## TASK TO CARRY OUT
Render the lines below as a Markdown table with two columns, Row and Line text. Number each row and leave out blank lines.

## RAW RECORDS
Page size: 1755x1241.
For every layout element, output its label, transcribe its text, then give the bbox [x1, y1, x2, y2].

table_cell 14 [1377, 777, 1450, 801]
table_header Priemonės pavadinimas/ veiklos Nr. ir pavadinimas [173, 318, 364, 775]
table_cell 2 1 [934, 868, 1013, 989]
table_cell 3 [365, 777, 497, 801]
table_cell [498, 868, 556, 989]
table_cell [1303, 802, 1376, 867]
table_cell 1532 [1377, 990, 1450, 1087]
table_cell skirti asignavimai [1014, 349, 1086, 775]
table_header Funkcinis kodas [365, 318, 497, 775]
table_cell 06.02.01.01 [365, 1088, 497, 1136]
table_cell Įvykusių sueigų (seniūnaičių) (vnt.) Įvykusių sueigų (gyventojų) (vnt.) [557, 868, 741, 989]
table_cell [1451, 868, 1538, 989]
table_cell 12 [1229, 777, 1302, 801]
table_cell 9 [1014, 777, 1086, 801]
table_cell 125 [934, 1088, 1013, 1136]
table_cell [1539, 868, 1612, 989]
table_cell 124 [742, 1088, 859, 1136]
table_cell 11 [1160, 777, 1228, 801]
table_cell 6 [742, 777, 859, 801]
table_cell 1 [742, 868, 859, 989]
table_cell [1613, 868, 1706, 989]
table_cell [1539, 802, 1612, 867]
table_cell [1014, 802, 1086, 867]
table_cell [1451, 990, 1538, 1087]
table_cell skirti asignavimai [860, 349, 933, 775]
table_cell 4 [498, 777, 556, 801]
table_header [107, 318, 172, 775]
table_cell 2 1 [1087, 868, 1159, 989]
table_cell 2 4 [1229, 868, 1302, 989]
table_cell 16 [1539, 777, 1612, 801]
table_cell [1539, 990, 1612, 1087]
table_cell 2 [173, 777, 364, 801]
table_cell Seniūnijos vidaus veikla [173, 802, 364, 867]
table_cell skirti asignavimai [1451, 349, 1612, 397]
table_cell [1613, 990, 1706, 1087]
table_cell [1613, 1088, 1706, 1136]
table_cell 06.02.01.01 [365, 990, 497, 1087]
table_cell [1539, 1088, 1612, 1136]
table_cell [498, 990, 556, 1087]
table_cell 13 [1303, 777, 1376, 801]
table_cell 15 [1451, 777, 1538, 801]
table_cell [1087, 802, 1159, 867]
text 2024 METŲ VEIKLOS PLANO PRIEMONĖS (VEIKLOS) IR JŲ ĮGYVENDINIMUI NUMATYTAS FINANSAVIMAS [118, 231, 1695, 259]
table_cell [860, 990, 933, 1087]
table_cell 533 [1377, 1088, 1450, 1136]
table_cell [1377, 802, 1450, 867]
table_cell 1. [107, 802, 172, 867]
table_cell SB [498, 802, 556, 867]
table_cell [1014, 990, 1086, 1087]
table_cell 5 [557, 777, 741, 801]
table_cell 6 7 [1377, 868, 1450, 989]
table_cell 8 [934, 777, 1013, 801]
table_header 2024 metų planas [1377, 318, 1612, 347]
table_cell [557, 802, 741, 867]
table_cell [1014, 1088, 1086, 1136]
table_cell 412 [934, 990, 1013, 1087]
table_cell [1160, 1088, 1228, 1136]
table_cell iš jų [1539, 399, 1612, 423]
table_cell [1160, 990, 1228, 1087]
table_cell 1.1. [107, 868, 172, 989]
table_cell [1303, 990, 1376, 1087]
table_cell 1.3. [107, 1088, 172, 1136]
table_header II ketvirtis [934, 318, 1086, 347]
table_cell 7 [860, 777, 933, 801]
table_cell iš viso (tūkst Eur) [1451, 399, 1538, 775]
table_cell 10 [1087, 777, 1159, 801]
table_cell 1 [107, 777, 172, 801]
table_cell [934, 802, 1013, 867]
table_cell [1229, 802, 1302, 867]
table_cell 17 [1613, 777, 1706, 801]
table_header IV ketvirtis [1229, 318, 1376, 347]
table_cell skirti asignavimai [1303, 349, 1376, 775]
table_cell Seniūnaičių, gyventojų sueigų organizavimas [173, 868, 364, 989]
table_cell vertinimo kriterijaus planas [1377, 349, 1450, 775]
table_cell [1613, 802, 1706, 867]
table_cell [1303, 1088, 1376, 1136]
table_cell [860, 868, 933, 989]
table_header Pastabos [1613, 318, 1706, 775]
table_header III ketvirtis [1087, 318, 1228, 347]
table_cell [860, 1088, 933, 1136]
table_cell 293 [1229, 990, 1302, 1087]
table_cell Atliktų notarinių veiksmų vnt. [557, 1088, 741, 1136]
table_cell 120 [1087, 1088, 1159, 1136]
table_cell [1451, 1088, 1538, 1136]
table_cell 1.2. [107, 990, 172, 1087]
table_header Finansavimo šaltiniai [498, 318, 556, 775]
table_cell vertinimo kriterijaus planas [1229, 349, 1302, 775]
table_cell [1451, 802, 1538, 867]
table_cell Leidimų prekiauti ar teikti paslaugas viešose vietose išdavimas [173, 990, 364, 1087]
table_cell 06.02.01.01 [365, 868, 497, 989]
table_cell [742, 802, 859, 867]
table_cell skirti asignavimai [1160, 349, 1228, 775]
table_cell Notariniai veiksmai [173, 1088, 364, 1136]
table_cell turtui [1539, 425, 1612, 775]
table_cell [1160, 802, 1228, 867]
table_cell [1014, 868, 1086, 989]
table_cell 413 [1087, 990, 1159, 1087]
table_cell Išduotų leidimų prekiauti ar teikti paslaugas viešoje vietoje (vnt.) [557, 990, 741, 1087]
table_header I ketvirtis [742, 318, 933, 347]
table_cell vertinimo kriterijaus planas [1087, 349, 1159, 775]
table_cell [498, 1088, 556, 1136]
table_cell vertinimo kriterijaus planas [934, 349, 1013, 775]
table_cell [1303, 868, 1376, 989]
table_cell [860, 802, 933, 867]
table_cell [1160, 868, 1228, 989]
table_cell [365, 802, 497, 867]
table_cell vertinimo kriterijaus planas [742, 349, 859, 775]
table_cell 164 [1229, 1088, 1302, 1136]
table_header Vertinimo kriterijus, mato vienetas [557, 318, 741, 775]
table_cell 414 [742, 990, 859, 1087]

## ANSWER TO THIS EXERCISE
| Row | Line text |
|---|---|
| 1 | Page size: 1755x1241. |
| 2 | For every layout element, output its label, transcribe its text, then give the bbox [x1, y1, x2, y2]. |
| 3 | table_cell 14 [1377, 777, 1450, 801] |
| 4 | table_header Priemonės pavadinimas/ veiklos Nr. ir pavadinimas [173, 318, 364, 775] |
| 5 | table_cell 2 1 [934, 868, 1013, 989] |
| 6 | table_cell 3 [365, 777, 497, 801] |
| 7 | table_cell [498, 868, 556, 989] |
| 8 | table_cell [1303, 802, 1376, 867] |
| 9 | table_cell 1532 [1377, 990, 1450, 1087] |
| 10 | table_cell skirti asignavimai [1014, 349, 1086, 775] |
| 11 | table_header Funkcinis kodas [365, 318, 497, 775] |
| 12 | table_cell 06.02.01.01 [365, 1088, 497, 1136] |
| 13 | table_cell Įvykusių sueigų (seniūnaičių) (vnt.) Įvykusių sueigų (gyventojų) (vnt.) [557, 868, 741, 989] |
| 14 | table_cell [1451, 868, 1538, 989] |
| 15 | table_cell 12 [1229, 777, 1302, 801] |
| 16 | table_cell 9 [1014, 777, 1086, 801] |
| 17 | table_cell 125 [934, 1088, 1013, 1136] |
| 18 | table_cell [1539, 868, 1612, 989] |
| 19 | table_cell 124 [742, 1088, 859, 1136] |
| 20 | table_cell 11 [1160, 777, 1228, 801] |
| 21 | table_cell 6 [742, 777, 859, 801] |
| 22 | table_cell 1 [742, 868, 859, 989] |
| 23 | table_cell [1613, 868, 1706, 989] |
| 24 | table_cell [1539, 802, 1612, 867] |
| 25 | table_cell [1014, 802, 1086, 867] |
| 26 | table_cell [1451, 990, 1538, 1087] |
| 27 | table_cell skirti asignavimai [860, 349, 933, 775] |
| 28 | table_cell 4 [498, 777, 556, 801] |
| 29 | table_header [107, 318, 172, 775] |
| 30 | table_cell 2 1 [1087, 868, 1159, 989] |
| 31 | table_cell 2 4 [1229, 868, 1302, 989] |
| 32 | table_cell 16 [1539, 777, 1612, 801] |
| 33 | table_cell [1539, 990, 1612, 1087] |
| 34 | table_cell 2 [173, 777, 364, 801] |
| 35 | table_cell Seniūnijos vidaus veikla [173, 802, 364, 867] |
| 36 | table_cell skirti asignavimai [1451, 349, 1612, 397] |
| 37 | table_cell [1613, 990, 1706, 1087] |
| 38 | table_cell [1613, 1088, 1706, 1136] |
| 39 | table_cell 06.02.01.01 [365, 990, 497, 1087] |
| 40 | table_cell [1539, 1088, 1612, 1136] |
| 41 | table_cell [498, 990, 556, 1087] |
| 42 | table_cell 13 [1303, 777, 1376, 801] |
| 43 | table_cell 15 [1451, 777, 1538, 801] |
| 44 | table_cell [1087, 802, 1159, 867] |
| 45 | text 2024 METŲ VEIKLOS PLANO PRIEMONĖS (VEIKLOS) IR JŲ ĮGYVENDINIMUI NUMATYTAS FINANSAVIMAS [118, 231, 1695, 259] |
| 46 | table_cell [860, 990, 933, 1087] |
| 47 | table_cell 533 [1377, 1088, 1450, 1136] |
| 48 | table_cell [1377, 802, 1450, 867] |
| 49 | table_cell 1. [107, 802, 172, 867] |
| 50 | table_cell SB [498, 802, 556, 867] |
| 51 | table_cell [1014, 990, 1086, 1087] |
| 52 | table_cell 5 [557, 777, 741, 801] |
| 53 | table_cell 6 7 [1377, 868, 1450, 989] |
| 54 | table_cell 8 [934, 777, 1013, 801] |
| 55 | table_header 2024 metų planas [1377, 318, 1612, 347] |
| 56 | table_cell [557, 802, 741, 867] |
| 57 | table_cell [1014, 1088, 1086, 1136] |
| 58 | table_cell 412 [934, 990, 1013, 1087] |
| 59 | table_cell [1160, 1088, 1228, 1136] |
| 60 | table_cell iš jų [1539, 399, 1612, 423] |
| 61 | table_cell [1160, 990, 1228, 1087] |
| 62 | table_cell 1.1. [107, 868, 172, 989] |
| 63 | table_cell [1303, 990, 1376, 1087] |
| 64 | table_cell 1.3. [107, 1088, 172, 1136] |
| 65 | table_header II ketvirtis [934, 318, 1086, 347] |
| 66 | table_cell 7 [860, 777, 933, 801] |
| 67 | table_cell iš viso (tūkst Eur) [1451, 399, 1538, 775] |
| 68 | table_cell 10 [1087, 777, 1159, 801] |
| 69 | table_cell 1 [107, 777, 172, 801] |
| 70 | table_cell [934, 802, 1013, 867] |
| 71 | table_cell [1229, 802, 1302, 867] |
| 72 | table_cell 17 [1613, 777, 1706, 801] |
| 73 | table_header IV ketvirtis [1229, 318, 1376, 347] |
| 74 | table_cell skirti asignavimai [1303, 349, 1376, 775] |
| 75 | table_cell Seniūnaičių, gyventojų sueigų organizavimas [173, 868, 364, 989] |
| 76 | table_cell vertinimo kriterijaus planas [1377, 349, 1450, 775] |
| 77 | table_cell [1613, 802, 1706, 867] |
| 78 | table_cell [1303, 1088, 1376, 1136] |
| 79 | table_cell [860, 868, 933, 989] |
| 80 | table_header Pastabos [1613, 318, 1706, 775] |
| 81 | table_header III ketvirtis [1087, 318, 1228, 347] |
| 82 | table_cell [860, 1088, 933, 1136] |
| 83 | table_cell 293 [1229, 990, 1302, 1087] |
| 84 | table_cell Atliktų notarinių veiksmų vnt. [557, 1088, 741, 1136] |
| 85 | table_cell 120 [1087, 1088, 1159, 1136] |
| 86 | table_cell [1451, 1088, 1538, 1136] |
| 87 | table_cell 1.2. [107, 990, 172, 1087] |
| 88 | table_header Finansavimo šaltiniai [498, 318, 556, 775] |
| 89 | table_cell vertinimo kriterijaus planas [1229, 349, 1302, 775] |
| 90 | table_cell [1451, 802, 1538, 867] |
| 91 | table_cell Leidimų prekiauti ar teikti paslaugas viešose vietose išdavimas [173, 990, 364, 1087] |
| 92 | table_cell 06.02.01.01 [365, 868, 497, 989] |
| 93 | table_cell [742, 802, 859, 867] |
| 94 | table_cell skirti asignavimai [1160, 349, 1228, 775] |
| 95 | table_cell Notariniai veiksmai [173, 1088, 364, 1136] |
| 96 | table_cell turtui [1539, 425, 1612, 775] |
| 97 | table_cell [1160, 802, 1228, 867] |
| 98 | table_cell [1014, 868, 1086, 989] |
| 99 | table_cell 413 [1087, 990, 1159, 1087] |
| 100 | table_cell Išduotų leidimų prekiauti ar teikti paslaugas viešoje vietoje (vnt.) [557, 990, 741, 1087] |
| 101 | table_header I ketvirtis [742, 318, 933, 347] |
| 102 | table_cell vertinimo kriterijaus planas [1087, 349, 1159, 775] |
| 103 | table_cell [498, 1088, 556, 1136] |
| 104 | table_cell vertinimo kriterijaus planas [934, 349, 1013, 775] |
| 105 | table_cell [1303, 868, 1376, 989] |
| 106 | table_cell [860, 802, 933, 867] |
| 107 | table_cell [1160, 868, 1228, 989] |
| 108 | table_cell [365, 802, 497, 867] |
| 109 | table_cell vertinimo kriterijaus planas [742, 349, 859, 775] |
| 110 | table_cell 164 [1229, 1088, 1302, 1136] |
| 111 | table_header Vertinimo kriterijus, mato vienetas [557, 318, 741, 775] |
| 112 | table_cell 414 [742, 990, 859, 1087] |